* _Activity_: Pictures are to be left out. Return exactly the lines below from the one with "thumb ip: (297, 257)" up to and including the one with "pinky mcp: (912, 371)".

* _Dataset extract_:
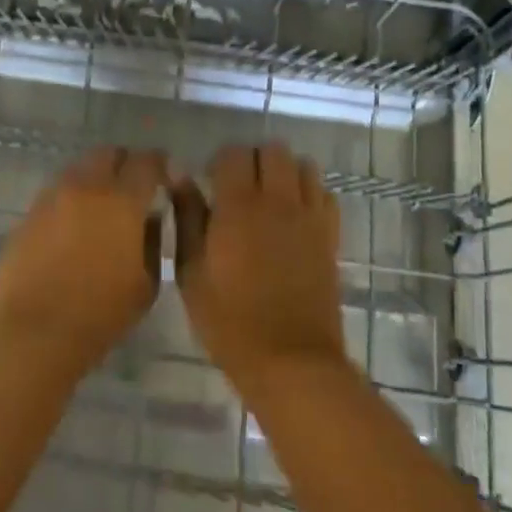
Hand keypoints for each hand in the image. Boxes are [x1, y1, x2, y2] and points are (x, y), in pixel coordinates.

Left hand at [0, 147, 167, 379]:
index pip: (147, 162)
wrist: (33, 332)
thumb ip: (154, 241)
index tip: (165, 179)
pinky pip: (56, 194)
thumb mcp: (147, 284)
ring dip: (95, 180)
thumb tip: (150, 218)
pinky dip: (71, 201)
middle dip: (124, 165)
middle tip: (133, 189)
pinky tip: (73, 228)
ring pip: (79, 170)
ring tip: (101, 210)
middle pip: (108, 154)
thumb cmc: (100, 315)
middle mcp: (86, 187)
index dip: (160, 165)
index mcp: (122, 200)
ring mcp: (52, 197)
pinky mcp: (28, 214)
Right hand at [172, 142, 344, 386]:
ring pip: (304, 166)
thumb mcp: (191, 273)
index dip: (219, 162)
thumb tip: (182, 178)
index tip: (209, 183)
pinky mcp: (330, 236)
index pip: (234, 154)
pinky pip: (325, 195)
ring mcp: (310, 217)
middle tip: (238, 187)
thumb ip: (187, 219)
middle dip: (254, 159)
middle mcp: (279, 201)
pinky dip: (309, 194)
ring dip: (284, 172)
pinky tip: (294, 217)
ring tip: (269, 197)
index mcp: (238, 206)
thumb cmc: (229, 321)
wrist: (290, 360)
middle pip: (273, 150)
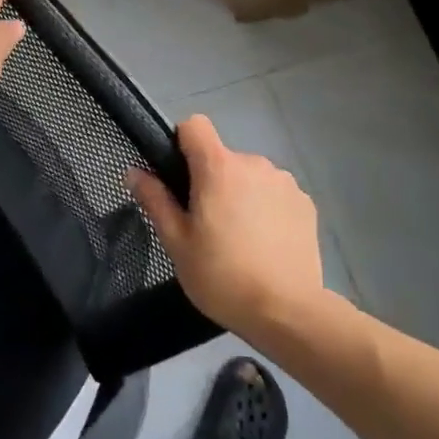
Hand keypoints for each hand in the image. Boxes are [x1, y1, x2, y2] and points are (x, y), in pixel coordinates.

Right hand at [129, 115, 326, 336]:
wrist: (288, 313)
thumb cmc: (222, 276)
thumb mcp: (177, 243)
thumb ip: (155, 200)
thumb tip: (133, 171)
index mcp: (218, 167)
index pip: (195, 125)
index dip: (182, 143)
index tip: (179, 176)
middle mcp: (254, 163)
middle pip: (222, 157)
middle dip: (211, 181)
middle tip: (206, 224)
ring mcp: (284, 182)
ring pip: (249, 176)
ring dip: (240, 194)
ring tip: (239, 238)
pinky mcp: (305, 203)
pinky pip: (274, 193)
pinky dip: (266, 208)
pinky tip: (266, 244)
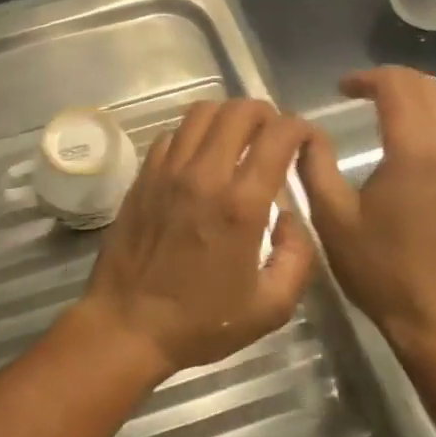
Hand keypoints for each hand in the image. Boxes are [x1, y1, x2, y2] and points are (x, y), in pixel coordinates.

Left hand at [80, 99, 316, 376]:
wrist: (127, 326)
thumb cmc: (200, 322)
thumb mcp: (270, 307)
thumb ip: (297, 257)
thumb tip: (289, 217)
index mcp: (241, 205)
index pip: (279, 135)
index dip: (302, 128)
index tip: (308, 142)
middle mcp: (204, 175)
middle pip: (239, 110)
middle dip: (268, 114)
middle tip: (275, 137)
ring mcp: (167, 172)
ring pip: (202, 112)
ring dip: (228, 117)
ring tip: (239, 140)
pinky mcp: (143, 177)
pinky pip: (173, 135)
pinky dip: (194, 134)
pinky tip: (201, 158)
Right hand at [299, 68, 435, 358]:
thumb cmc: (380, 270)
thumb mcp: (332, 219)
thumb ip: (315, 167)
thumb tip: (304, 132)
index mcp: (414, 153)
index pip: (398, 88)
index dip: (367, 78)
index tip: (340, 88)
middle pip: (429, 88)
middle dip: (393, 80)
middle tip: (358, 91)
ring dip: (416, 95)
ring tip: (381, 106)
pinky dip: (432, 116)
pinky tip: (407, 136)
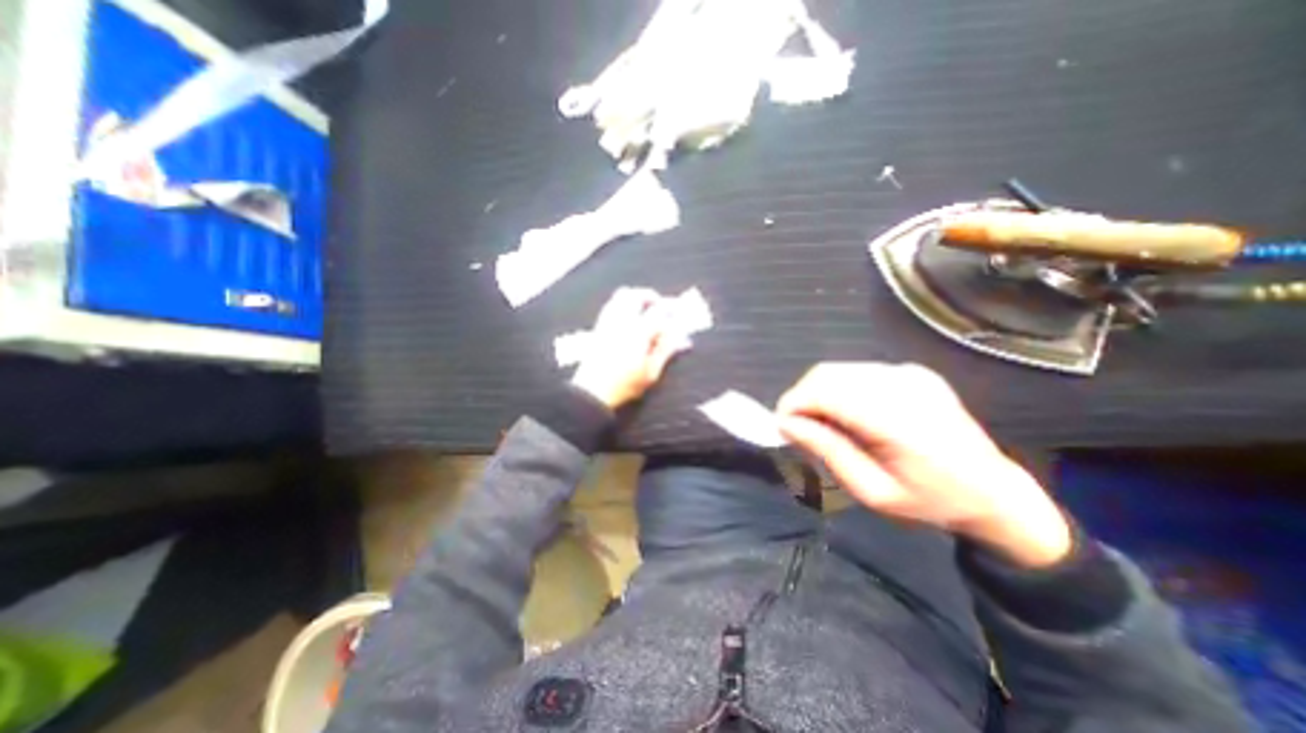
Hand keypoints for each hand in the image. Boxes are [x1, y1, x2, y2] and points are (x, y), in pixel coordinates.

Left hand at [572, 286, 693, 411]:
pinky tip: (629, 316)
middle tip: (661, 305)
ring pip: (622, 296)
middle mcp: (621, 322)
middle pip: (637, 295)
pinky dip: (623, 303)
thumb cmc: (625, 385)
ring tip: (646, 308)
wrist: (592, 392)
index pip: (658, 311)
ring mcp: (607, 322)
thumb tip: (681, 338)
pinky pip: (611, 305)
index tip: (678, 313)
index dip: (671, 309)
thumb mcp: (651, 372)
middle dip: (652, 296)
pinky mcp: (598, 327)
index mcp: (638, 332)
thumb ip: (666, 351)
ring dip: (636, 297)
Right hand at [775, 364, 1070, 567]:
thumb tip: (786, 423)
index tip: (781, 426)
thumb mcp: (872, 491)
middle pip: (827, 374)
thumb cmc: (930, 502)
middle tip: (800, 429)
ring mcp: (910, 373)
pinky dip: (840, 390)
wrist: (996, 494)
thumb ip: (827, 450)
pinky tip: (850, 415)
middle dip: (802, 398)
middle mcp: (903, 384)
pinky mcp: (912, 371)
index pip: (825, 391)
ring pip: (839, 370)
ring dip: (819, 393)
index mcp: (897, 420)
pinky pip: (858, 373)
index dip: (793, 403)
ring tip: (824, 424)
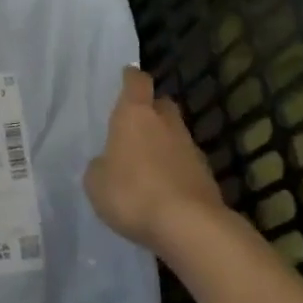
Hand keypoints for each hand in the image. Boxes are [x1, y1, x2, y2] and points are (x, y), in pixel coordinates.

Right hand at [84, 67, 224, 253]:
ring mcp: (190, 147)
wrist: (189, 226)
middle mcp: (165, 123)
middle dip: (151, 110)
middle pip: (162, 104)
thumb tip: (107, 163)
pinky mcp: (206, 175)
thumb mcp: (96, 183)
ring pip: (176, 134)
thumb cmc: (133, 193)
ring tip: (148, 165)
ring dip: (164, 143)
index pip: (137, 82)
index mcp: (135, 114)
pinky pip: (186, 163)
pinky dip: (176, 170)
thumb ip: (100, 167)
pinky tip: (165, 190)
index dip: (131, 78)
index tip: (127, 77)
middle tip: (136, 125)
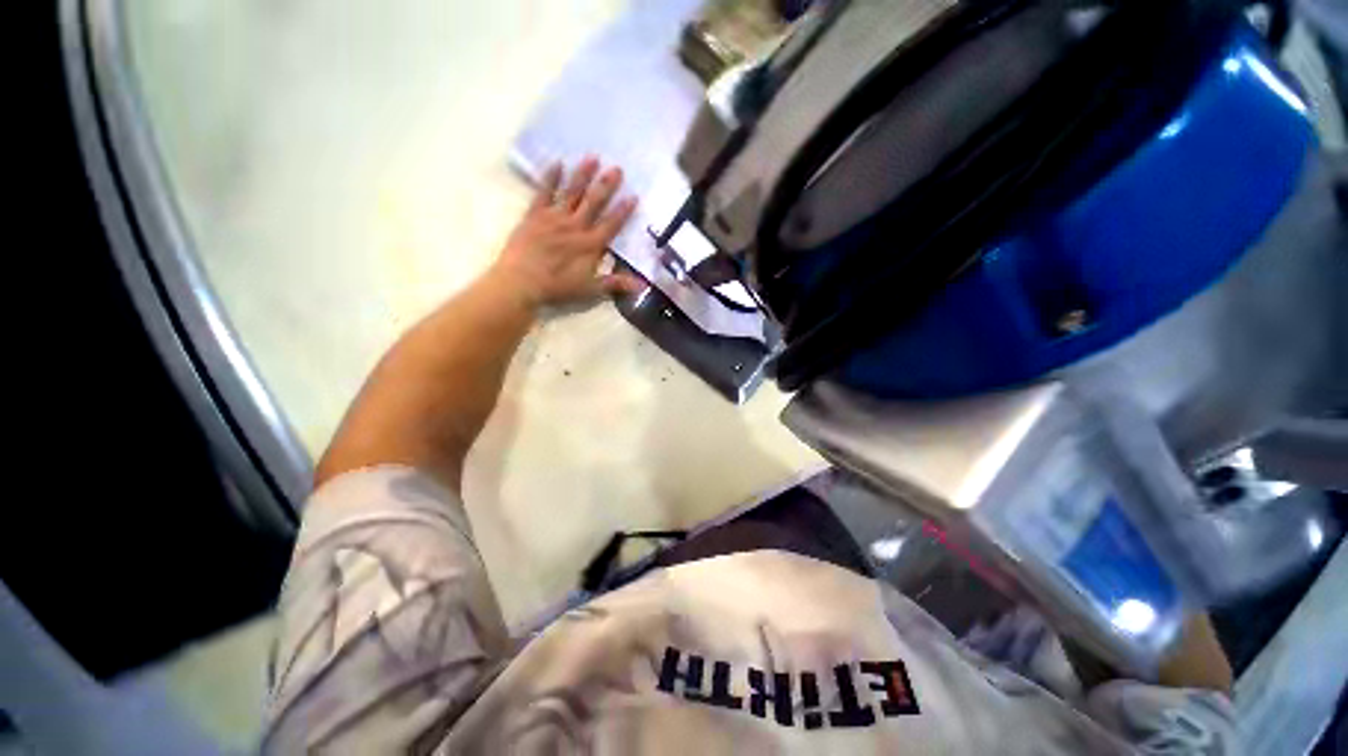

* _Answer for this exercise_:
thumb ip: (297, 257)
thumb tip: (289, 217)
index mcp: (241, 205)
index pip: (279, 135)
index dip: (302, 128)
index tip: (308, 142)
middle mcp: (204, 175)
middle pip: (239, 110)
middle dip: (268, 114)
middle tip: (275, 137)
ring mcp: (167, 172)
ring pip: (202, 112)
ring dip: (228, 117)
ring tip: (239, 140)
pinky mcp: (143, 177)
pinky pip: (173, 135)
pinky dip: (194, 134)
pinky tip: (201, 158)
Right hand at [299, 68, 435, 358]:
thumb cmc: (380, 270)
thumb mcp: (332, 219)
thumb ip: (315, 167)
thumb tip: (304, 132)
index mcp: (414, 153)
index pip: (398, 88)
index dip: (367, 78)
index tip: (340, 88)
middle pip: (429, 88)
middle dip: (393, 80)
middle tip: (358, 91)
ring dip: (416, 95)
ring tip: (381, 106)
pinky dip: (432, 116)
pinky tip: (407, 136)
Hand keypoints for each hand in the image. Boxes are [x1, y1, x2, y2] and points are (x, y), in pixel coordinates.

Left hand at [572, 286, 693, 411]:
pinky tip: (629, 316)
middle tip: (661, 305)
ring pip: (622, 296)
middle mcp: (621, 322)
middle pip: (637, 295)
pinky dip: (623, 303)
thumb cmc: (625, 385)
ring tip: (646, 308)
wrist: (592, 392)
index pip: (658, 311)
ring mcp: (607, 322)
thumb tip: (681, 338)
pinky pip: (611, 305)
index tip: (678, 313)
index dip: (671, 309)
thumb mcp: (651, 372)
middle dip: (652, 296)
pinky mcp: (598, 327)
index mcp: (638, 332)
thumb ip: (666, 351)
ring dip: (636, 297)
Right hand at [775, 364, 1070, 567]:
thumb tip: (786, 423)
index tip: (781, 426)
thumb mcp: (872, 491)
middle pip: (827, 374)
thumb cmc: (930, 502)
middle tip: (800, 429)
ring mcp: (910, 373)
pinky dip: (840, 390)
wrist: (996, 494)
thumb ip: (827, 450)
pinky tip: (850, 415)
middle dip: (802, 398)
middle mcp: (903, 384)
pinky mcp: (912, 371)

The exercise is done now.